People with MCI can have noticeable trouble with language (including speaking, reading, and writing), reasoning, judgment, and memory. But generally they can manage their daily affairs independently and may not even seem impaired to those who don't know them well. According to the Mayo Clinic, 12 percent of those over age 70 have MCI.
Types of MCI
There are two types of mild cognitive impairment:
- Amnestic MCI, which significantly affects memory as well as other cognitive functions. People with this type of cognitive impairment are three to four times more likely to develop Alzheimer's than someone without MCI.
- Non-amnestic MCI, which affects cognitive functions other than memory. This form of MCI is more often linked with non-Alzheimer's dementia, such as frontotemporal dementia or dementia caused by Lewy bodies.
Causes of MCI
The root of MCI isn't completely known. Possible causes include:
- A neurodegenerative disease, such as what could become Alzheimer's
- A vascular condition, such as what could become vascular dementia
- A psychiatric condition, such as depression
- An injury, such as brain trauma
Not everyone with MCI goes on to develop dementia. However, since early diagnosis of Alzheimer's and other forms of dementia can help caregivers make better long-term plans and possibly delay the progression of symptoms, it's smart to take action when you first suspect a memory problem or notice behavioral changes in an older adult.
Signs of MCI
Some possible signs of MCI:
- The person begins forgetting appointments or regularly scheduled events (Sunday dinner with you, a weekly club meeting).
- She increasingly repeats questions or stories.
- She starts asking you more questions about managing finances (a cognitively challenging task).

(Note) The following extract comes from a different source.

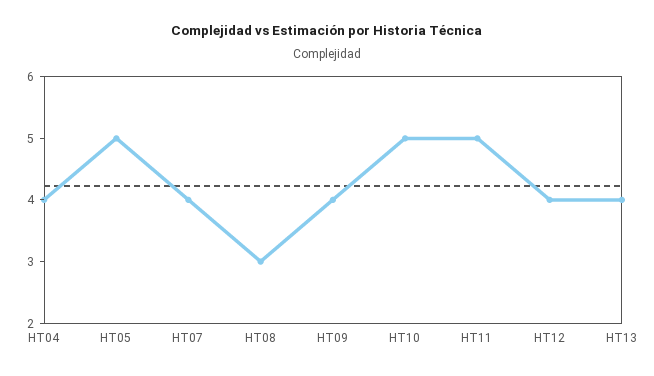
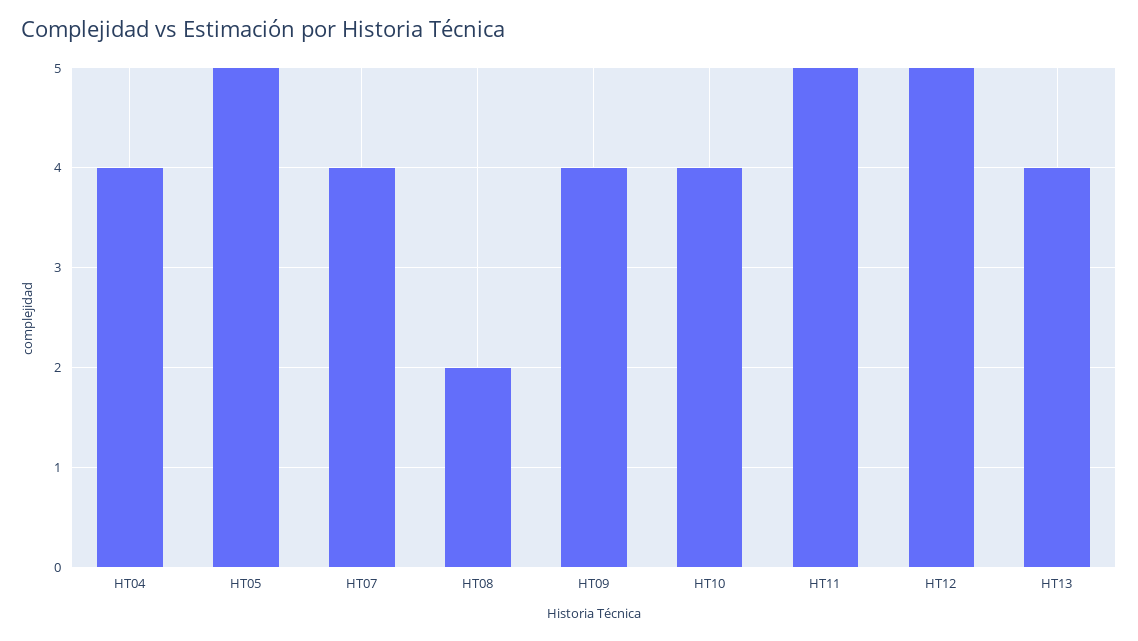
HT08: 3 -> 2
HT10: 5 -> 4
HT12: 4 -> 5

- She occasionally forgets to take medications.
- Although still capable, she shows less interest in cooking (it's just getting too complicated).

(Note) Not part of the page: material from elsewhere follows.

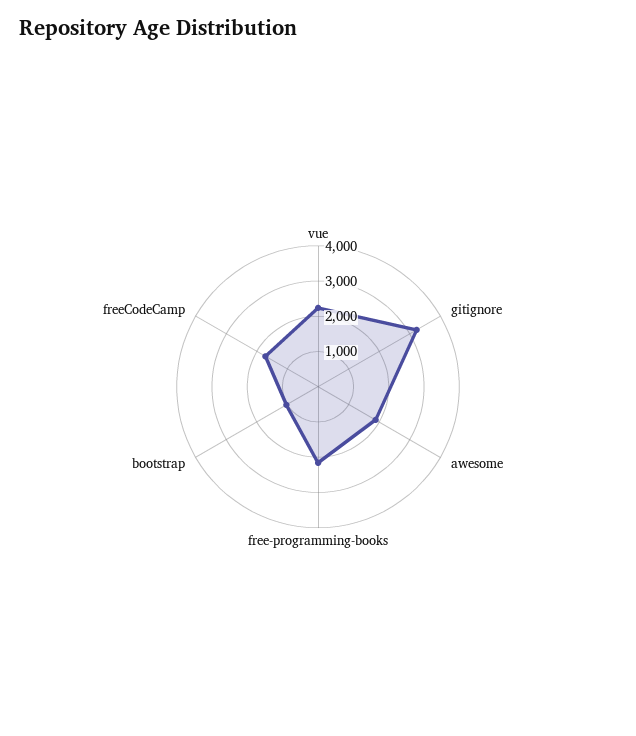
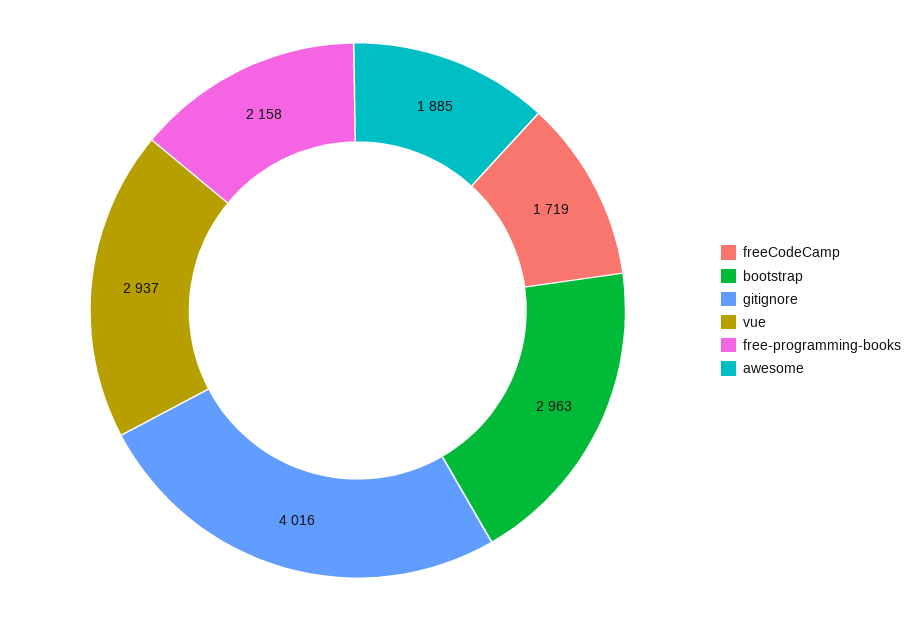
vue: 2250 -> 2937
gitignore: 3250 -> 4016
bootstrap: 1000 -> 2963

All of these are subtle changes that may or may not be warning signs, but they present reasonable red flags that warrant a medical exam. (Basic, well-rehearsed daily tasks like bathing and grooming tend to be less affected. By the time you notice problems in this area, actual dementia is more likely.)
How to Convince Someone to Get Checked for MCI
Try a straightforward approach: "Mom, have you noticed having trouble remembering things recently? It seems like you've been forgetting to do things lately. There are a lot of different reasons memory can be affected, so why don't you mention this to your doctor so he can see if there's anything you can do about it. It might be nothing, but then again there might be a simple explanation or remedy."

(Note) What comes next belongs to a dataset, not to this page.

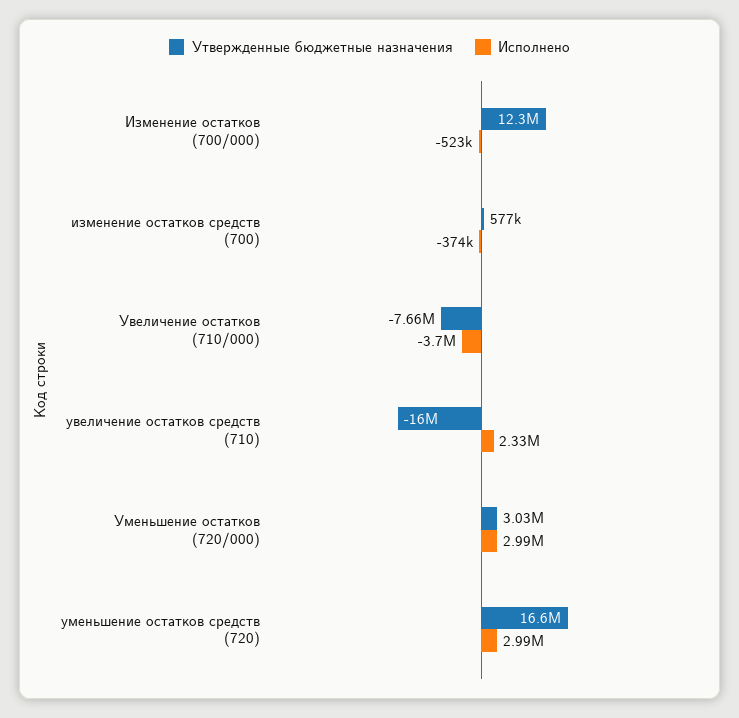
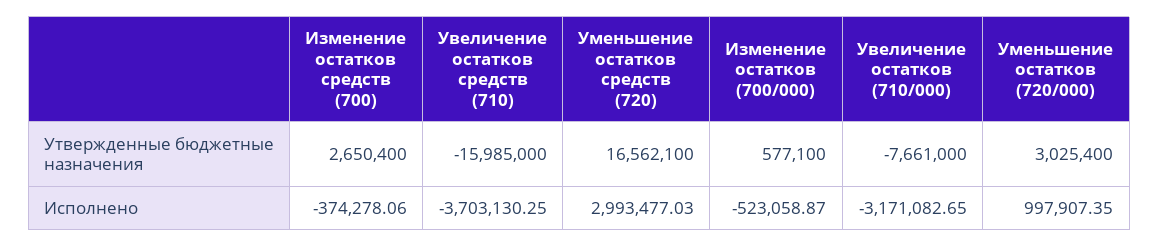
Утвержденные бюджетные назначения, Изменение остатков (700/000): 12300000 -> 577100
Утвержденные бюджетные назначения, изменение остатков средств (700): 577000 -> 2650400
Исполнено, Увеличение остатков (710/000): -3700000 -> -3171082.65
Исполнено, увеличение остатков средств (710): 2330000 -> -3703130.25
Исполнено, Уменьшение остатков (720/000): 2990000 -> 997907.35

If you already accompany the person to medical appointments, mention what you've noticed to her doctor, and ask if she can be screened for MCI.
Be sure that she gets a complete medical workup. Simply mentioning memory loss to a physician and walking out of the appointment with a prescription for Aricept isn't good medicine in action. A proper exam should involve an extensive interview, memory tests, and lab tests to rule out other ailments. It's ideal if you, the person's spouse, or a sibling is at the exam to provide input, as she may not be fully aware of changes.
There aren't yet any FDA-approved medications or other treatments for MCI. There's some evidence that donepezil (Aricept) can, in the short term, slow the progression of MCI to Alzheimer's disease in people with amnestic MCI.
If someone is indeed found to have MCI but not Alzheimer's or another form of dementia, her abilities may not decline any further. But at least you have the advantage of having had a distant early warning so that you (and her physician) can monitor her behavior and make appropriate plans in the event of further decline.
She can also take steps to cope with memory problems. Depression is often found in people with MCI, although it's unclear whether the depression causes the cognitive decline or the other way around. Treatment for depression may help her cope with the changes she'll be facing.